Marcel Carné enchaîne les projets, se voyant proposer de nombreuses adaptations… « À ceux qui s’étonneraient de cet éclectisme, je répondrai qu’il fut un temps où, balloté de producteurs en producteurs, tous déboussolés par le succès, momentané, de ce que François Giroud appelait la Nouvelle Vague, je flottais quelque peu… Il ne faudrait cependant pas que cette diversité des genres laisse croire, comme on m’en avait accusé, que "j’abdiquais"… » (Marcel Carné, La Vie à belles dents).
Cette adaptation du roman de Simenon est avant tout le projet du producteur Charles Lumbroso, qu’il avait d’ailleurs préalablement proposé à Jean-Pierre Melville. Ne voulant pas trahir l’esprit du roman, Carné décide de se contenter des événements du livre, de ne rien ajouter, au risque, de son propre aveu « de faire un film assez creux, peut-être même ennuyeux » – c’est d'ailleurs ce qui lui sera reproché. Film sur l’incommunicabilité des êtres, Trois chambres à Manhattan est un drame intérieur, le portrait de personnages fatigués, en plein désarroi, qui s’accrochent l’un à l’autre pour échapper à leurs solitudes respectives. Il est aussi un film de genre qui contraste avec le reste de la filmographie de Carné, et une formidable leçon de cinéma soutenue par les éclairages somptueux d'Eugen Schüfftan.

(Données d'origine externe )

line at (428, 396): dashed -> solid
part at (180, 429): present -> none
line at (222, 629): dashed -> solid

Marcel Carné imaginait peut-être tourner dans les rues et immeubles de New York, mais la production n’en a pas les moyens. Peu de scènes seront estampillées made in USA, et la plus grande partie du film sera mise en boîte dans la banlieue parisienne. Pour Carné, il manquera toujours à son film l’atmosphère qu’il avait respirée lors de ses repérages.
Trois chambres à Manhattan est choisi pour représenter la France au Festival de Venise. La projection de presse est absolument désastreuse, Carné parlera plus tard de « cabale » contre lui : lui ferait-on payer les propos qu’il a tenu sur la Nouvelle Vague ? Le public, lui, fera un bien meilleur accueil au film, et Annie Girardot recevra même le prix d’interprétation à Venise. « Elle a voulu être Kay et elle est Kay. Depuis les grandes interprétations d’Emmanuelle Riva, j’ai rarement vu une comédienne s’identifier aussi exactement à un personnage. » (Georges Charensol, Les Nouvelles littéraires, 18 novembre 1965)
Trois chambres à Manhattan
France, 1965, 1h48, noir et blanc, format 1.37
Réalisation : Marcel Carné
Scénario : Marcel Carné, Jacques Sigurd, d’après le roman Trois chambres à Manhattan de Georges Simenon
Dialogues : Jacques Sigurd
Photo : Eugen Schüfftan
Musique : Martial Solal, Mal Waldron
Montage : Henri Rust
Décors : Léon Barsacq
Costumes : Antoine Mayo
Production : Les Productions Montaigne
Interprètes : Annie Girardot (Kay), Maurice Ronet (François Combes), O.E. Hasse (Hourvitch), Geneviève Page (Yolande Combes), Gabriele Ferzetti (le comte Larsi), Roland Lesaffre (Pierre), Margaret Nolan (June), Virginia Vee (la chanteuse), Robert De Niro (un client du restaurant)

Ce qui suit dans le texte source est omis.